***** PAGE EXCERPT *****
Law enforcement officials in Tacoma are ecstatic over an unprecedented one percent drop in the latest violent crime statistics.
It is important to note that although the announcement from the Sheriff’s Office implies that Tacoma’s violent crime rate declined by one percent, in actuality it was the rate of increase in violent crime that decreased by one percent—from a 9% year-to-year increase in September 2007 to an 8% increase in September 2008.
This is still considered a major accomplishment by Tacoma law enforcement.
Pierce County Sheriff Paul Pastor elaborated on the success, saying “given the twenty percent rise in mental illness, the thirty percent decrease in overall intelligence, and the eighteen percent decline in incomes, an eight percent increase in violent crime is a lot better than we could have hoped for.”
With only seventy-two stabbings, two hundred and eighteen shootings, and thirty-three spontaneous kicks in the groin so far in 2008, Tacoma is rated in the top ninety-three percent of the safest cities in America. Credit for this accomplishment goes to Tacoma’s stalwart law enforcement officers for their continued efforts to slow the rapid growth of violence in the city and surrounding neighborhoods.
Sheriff Pastor attributed the drop to the aggressive use of video games to train police officers to go after gang members more aggressively.
***** PROVIDED RECORDS *****
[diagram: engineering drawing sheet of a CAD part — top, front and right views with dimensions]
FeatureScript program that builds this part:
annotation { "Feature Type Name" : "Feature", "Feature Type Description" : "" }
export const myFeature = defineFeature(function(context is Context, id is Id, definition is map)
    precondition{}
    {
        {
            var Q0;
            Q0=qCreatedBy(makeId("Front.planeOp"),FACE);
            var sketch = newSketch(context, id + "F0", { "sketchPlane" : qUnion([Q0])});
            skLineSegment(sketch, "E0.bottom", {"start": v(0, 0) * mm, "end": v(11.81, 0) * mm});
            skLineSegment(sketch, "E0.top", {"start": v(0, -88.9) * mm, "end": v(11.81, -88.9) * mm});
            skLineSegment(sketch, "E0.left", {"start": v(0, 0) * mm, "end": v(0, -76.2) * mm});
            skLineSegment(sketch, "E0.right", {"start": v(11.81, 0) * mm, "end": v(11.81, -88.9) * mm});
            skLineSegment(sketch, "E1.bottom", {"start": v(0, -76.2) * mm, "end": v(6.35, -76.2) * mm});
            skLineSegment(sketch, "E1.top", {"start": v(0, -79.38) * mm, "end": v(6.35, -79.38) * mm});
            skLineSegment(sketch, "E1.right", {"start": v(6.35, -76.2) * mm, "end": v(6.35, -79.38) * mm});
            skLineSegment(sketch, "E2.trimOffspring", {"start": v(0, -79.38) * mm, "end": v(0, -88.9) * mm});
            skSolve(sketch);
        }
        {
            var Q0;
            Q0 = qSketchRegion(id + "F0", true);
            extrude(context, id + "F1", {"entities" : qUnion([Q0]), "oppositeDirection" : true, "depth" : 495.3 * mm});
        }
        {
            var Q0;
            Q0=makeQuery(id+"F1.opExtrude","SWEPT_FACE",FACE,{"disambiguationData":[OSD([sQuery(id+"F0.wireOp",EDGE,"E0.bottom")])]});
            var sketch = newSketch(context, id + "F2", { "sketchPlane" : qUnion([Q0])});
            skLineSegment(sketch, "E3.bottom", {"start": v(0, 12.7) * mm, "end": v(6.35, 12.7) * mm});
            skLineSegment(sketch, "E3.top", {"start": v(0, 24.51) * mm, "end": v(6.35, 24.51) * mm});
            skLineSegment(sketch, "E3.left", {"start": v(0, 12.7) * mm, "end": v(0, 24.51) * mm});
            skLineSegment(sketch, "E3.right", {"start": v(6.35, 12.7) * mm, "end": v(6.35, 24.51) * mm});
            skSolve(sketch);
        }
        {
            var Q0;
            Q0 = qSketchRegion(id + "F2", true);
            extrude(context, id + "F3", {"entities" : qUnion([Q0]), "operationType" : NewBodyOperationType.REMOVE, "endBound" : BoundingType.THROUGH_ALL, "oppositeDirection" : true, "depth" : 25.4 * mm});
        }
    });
*****
**THINGS TO DO**:
- A) List each type of violent incident that the Tacoma crime piece counts for 2008, along with the number it gives.
- B) Carry on the Tacoma crime piece, starting right after the sentence about training officers with video games.
The material shown here is separate from the Tacoma crime piece and unrelated to it.

**ANSWERS BELOW**:
- A)
- Stabbings: seventy-two
- Shootings: two hundred and eighteen
- Spontaneous kicks in the groin: thirty-three

- B)
“We had a team of computer consultants take one of those Zombie games and change the graphics so that all the Zombies look like gang members,” said Sheriff Pastor. “The gang members keep coming, and our officers are trained to blow them away on sight.”
The training has had a huge impact on the effectiveness of Tacoma law enforcement.
“Once upon a time, an officer on patrol might see a potential drug deal going down, and file a report for a narcotics officer to follow up on,” explained the Sheriff. “Now, our boys in blue just open fire on anyone who looks remotely like a gang-banger.”
In a concurrent press release, the Sheriff’s office also advised law-abiding Tacoma-area citizens that they avoid “wearing hooded sweatshirts, showing off lots of jewelry, sporting tattoos, or having any sort of ethnicity.”
Naked Loon reporter Jaime Rodriguez also contributed to this story.